日曜ともあって、街は賑やかな人盛りで溢れていた。

 友達グループ。
 家族連れ。
 そしてカップル。

 傍から見れば最後の項目に、空兎と仙太も当てはまるのかもしれないが、当の本人達、特に仙太にしてみればそれは間違いだと、全力で否定するだろう。

 彼にしてみれば、これは空兎のお守りなわけで、決して母・紗恵美が言ったデート等ではない。
 空兎の暴走が、人様に迷惑をかけないようにと常に気を配らなければならない。仙太はそのつもりで同伴している。

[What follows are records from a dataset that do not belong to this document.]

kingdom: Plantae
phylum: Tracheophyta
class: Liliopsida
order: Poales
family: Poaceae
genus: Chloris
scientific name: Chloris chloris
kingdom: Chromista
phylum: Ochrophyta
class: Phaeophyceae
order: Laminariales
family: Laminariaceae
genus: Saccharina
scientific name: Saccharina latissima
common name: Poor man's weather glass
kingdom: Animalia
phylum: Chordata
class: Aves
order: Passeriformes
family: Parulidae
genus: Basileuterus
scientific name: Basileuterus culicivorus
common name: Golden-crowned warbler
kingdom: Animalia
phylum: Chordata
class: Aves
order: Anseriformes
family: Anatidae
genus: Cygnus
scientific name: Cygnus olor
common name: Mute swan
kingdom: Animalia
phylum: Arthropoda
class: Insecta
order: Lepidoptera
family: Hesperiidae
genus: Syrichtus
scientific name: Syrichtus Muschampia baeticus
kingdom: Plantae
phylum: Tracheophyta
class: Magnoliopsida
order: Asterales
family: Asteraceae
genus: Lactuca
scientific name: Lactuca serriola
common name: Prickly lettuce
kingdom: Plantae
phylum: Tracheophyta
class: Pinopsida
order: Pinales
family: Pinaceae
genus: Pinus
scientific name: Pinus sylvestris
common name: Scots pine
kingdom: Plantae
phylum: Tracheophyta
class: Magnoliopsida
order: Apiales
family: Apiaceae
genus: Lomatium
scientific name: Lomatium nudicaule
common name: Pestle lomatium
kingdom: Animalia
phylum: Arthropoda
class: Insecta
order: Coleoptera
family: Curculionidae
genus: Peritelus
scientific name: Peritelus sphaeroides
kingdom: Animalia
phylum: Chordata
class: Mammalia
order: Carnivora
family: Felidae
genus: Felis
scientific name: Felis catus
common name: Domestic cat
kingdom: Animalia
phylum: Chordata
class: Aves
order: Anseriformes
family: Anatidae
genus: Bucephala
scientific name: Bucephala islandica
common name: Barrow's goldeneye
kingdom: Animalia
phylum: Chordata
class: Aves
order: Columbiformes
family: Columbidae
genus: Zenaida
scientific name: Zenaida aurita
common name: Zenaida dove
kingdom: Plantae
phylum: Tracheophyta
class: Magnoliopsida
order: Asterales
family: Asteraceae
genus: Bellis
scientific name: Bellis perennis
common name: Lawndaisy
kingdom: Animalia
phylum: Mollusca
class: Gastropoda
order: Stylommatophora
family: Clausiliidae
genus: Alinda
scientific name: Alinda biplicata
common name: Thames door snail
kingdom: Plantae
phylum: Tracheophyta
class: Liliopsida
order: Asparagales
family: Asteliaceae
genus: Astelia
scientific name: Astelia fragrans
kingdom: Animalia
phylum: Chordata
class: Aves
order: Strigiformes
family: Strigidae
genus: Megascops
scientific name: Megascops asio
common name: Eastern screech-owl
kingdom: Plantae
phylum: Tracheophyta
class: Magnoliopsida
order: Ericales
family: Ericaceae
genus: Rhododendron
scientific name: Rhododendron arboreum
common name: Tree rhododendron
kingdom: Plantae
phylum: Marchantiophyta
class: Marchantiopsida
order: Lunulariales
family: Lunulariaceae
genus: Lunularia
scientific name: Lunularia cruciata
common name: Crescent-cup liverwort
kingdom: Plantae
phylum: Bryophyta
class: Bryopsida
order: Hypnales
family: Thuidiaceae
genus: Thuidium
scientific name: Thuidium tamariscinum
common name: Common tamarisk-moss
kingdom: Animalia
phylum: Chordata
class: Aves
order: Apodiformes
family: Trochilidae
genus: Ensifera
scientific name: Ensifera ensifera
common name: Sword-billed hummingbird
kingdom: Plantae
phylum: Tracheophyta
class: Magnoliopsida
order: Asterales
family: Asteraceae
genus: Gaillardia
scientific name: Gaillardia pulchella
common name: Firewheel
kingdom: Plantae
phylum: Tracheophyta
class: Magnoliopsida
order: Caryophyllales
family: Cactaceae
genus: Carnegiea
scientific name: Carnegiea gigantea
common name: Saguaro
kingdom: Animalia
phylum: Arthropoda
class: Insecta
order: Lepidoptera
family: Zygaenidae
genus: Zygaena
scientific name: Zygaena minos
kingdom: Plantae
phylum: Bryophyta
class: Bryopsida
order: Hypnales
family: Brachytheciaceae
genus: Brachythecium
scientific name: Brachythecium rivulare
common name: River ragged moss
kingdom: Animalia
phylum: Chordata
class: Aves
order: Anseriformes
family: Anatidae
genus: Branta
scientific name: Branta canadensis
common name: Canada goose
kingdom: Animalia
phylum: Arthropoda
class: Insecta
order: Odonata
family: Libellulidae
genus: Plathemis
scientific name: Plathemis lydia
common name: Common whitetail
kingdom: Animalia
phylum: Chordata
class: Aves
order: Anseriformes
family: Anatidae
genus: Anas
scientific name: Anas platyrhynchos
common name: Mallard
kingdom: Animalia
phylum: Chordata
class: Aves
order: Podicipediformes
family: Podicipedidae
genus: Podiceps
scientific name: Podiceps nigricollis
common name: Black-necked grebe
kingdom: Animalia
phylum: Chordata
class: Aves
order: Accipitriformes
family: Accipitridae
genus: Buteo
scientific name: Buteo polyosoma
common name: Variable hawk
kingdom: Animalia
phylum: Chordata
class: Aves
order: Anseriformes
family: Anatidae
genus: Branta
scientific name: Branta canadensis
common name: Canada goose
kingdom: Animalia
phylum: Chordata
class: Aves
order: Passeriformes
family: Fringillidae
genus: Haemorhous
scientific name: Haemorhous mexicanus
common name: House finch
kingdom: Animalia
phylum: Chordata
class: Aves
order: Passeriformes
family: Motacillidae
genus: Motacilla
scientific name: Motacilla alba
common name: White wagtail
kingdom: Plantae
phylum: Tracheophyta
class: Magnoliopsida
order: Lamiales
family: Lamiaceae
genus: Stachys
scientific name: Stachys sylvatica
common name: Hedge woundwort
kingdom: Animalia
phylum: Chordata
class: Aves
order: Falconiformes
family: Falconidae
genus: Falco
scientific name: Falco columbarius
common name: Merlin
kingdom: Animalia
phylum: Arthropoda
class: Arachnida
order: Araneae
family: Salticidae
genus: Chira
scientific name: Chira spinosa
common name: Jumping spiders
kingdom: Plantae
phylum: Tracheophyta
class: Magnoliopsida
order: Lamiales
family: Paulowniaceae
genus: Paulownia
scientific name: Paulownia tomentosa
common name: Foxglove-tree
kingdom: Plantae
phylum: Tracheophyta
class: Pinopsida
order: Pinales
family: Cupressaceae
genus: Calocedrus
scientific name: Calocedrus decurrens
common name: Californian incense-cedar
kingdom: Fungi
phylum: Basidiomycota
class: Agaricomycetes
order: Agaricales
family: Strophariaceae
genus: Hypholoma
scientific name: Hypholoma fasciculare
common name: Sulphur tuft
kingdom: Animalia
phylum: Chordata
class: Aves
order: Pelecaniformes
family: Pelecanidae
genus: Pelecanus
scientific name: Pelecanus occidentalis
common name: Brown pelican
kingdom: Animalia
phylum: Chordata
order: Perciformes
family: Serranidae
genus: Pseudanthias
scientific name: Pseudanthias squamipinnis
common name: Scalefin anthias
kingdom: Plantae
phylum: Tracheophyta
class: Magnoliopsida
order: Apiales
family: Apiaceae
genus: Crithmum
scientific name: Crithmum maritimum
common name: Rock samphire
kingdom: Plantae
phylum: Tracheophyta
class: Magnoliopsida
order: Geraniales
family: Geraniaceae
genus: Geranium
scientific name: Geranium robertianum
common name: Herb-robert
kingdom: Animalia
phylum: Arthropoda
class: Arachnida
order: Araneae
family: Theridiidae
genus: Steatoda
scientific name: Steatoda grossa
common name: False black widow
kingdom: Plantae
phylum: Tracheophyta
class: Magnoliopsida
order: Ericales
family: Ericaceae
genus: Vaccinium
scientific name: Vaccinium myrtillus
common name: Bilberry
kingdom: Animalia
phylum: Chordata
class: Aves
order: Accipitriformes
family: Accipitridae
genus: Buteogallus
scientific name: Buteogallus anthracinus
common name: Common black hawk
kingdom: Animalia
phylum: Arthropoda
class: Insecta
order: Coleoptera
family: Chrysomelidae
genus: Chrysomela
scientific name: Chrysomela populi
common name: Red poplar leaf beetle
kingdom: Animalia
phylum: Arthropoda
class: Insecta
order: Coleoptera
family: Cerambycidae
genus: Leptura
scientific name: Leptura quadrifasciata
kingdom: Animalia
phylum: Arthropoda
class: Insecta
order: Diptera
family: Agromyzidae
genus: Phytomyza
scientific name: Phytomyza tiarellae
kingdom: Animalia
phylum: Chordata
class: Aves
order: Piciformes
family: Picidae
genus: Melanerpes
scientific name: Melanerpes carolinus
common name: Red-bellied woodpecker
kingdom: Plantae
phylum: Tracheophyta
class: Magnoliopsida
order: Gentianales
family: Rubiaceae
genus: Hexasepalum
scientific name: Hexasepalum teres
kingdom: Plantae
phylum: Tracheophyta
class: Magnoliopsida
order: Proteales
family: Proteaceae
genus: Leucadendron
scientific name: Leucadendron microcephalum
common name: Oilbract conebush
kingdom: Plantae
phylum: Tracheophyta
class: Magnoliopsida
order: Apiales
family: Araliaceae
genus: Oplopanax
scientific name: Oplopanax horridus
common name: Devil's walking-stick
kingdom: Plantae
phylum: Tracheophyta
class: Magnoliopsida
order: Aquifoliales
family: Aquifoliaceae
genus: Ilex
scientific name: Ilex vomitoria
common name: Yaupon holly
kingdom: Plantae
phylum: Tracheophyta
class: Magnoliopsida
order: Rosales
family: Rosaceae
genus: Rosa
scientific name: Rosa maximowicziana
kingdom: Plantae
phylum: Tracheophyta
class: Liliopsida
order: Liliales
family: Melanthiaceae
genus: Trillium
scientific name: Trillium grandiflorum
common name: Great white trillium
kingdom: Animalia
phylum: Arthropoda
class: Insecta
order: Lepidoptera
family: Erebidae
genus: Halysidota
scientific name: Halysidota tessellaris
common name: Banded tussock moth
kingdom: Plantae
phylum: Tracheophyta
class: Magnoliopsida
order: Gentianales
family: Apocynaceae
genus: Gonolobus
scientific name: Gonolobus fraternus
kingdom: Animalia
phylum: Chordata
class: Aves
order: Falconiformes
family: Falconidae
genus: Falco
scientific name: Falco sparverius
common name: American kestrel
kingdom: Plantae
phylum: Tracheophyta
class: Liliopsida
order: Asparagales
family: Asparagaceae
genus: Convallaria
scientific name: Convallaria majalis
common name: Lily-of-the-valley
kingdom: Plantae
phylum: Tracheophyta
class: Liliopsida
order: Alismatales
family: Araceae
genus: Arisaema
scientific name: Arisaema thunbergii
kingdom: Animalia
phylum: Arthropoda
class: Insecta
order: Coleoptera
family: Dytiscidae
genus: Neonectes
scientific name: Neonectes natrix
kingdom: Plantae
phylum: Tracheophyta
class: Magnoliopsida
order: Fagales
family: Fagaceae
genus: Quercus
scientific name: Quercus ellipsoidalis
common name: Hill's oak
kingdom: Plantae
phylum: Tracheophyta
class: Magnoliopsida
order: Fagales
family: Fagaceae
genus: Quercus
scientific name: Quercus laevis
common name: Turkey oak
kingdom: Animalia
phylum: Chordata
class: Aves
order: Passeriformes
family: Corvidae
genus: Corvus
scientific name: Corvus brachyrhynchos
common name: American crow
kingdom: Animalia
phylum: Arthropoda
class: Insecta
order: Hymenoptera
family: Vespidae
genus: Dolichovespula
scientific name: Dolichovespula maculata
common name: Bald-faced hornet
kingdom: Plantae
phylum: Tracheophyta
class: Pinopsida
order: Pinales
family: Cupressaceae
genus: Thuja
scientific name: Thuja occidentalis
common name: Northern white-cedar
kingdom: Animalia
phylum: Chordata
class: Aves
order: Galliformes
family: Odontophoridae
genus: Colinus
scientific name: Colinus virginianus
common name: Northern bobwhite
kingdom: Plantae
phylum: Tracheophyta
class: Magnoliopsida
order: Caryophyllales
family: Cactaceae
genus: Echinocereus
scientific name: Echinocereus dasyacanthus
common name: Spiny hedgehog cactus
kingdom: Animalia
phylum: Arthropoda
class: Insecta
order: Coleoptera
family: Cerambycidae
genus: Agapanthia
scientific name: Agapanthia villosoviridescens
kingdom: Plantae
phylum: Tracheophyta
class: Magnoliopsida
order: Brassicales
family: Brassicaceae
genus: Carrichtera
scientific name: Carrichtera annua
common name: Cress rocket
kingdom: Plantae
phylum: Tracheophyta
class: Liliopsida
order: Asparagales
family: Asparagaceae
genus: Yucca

 そんな彼の気苦労なぞ、知らないであろう空兎はウキウキ気分だ。
 ロケットダッシュで飛び出した割には特に宛てがある訳でもなく、今は街の散策を楽しんでいる。

「ねぇ、ねぇ、“奇跡を起こせる宝”ってさぁ、どんな形してんのかなぁ?」

「・・・・・・想像もつかないな」

 率直な感想を漏らす仙太。球体なのか、箱のようなものなのか、と色々想像を巡らせるものの、こんな街中にはないだろうというのが本音だ。

「見つかるといいな~。今日、見つかるかな!?」

「簡単に見つかったら、宝として、ありがたみ薄いんじゃないか?」

「ん~なるほど~。さっすが、せっちん!」

 何がさすがなのか分からないが、こんな他愛もない会話を、仙太はどこか楽しんでいた。
 気苦労はするが、空兎が一緒だと退屈はしなさそうだ。

(まぁ、こうして適当にブラつくのも、悪いもんじゃないな・・・・・・)

 好感触的に感じ始めたたその時、ふいに空兎が立ち止まった。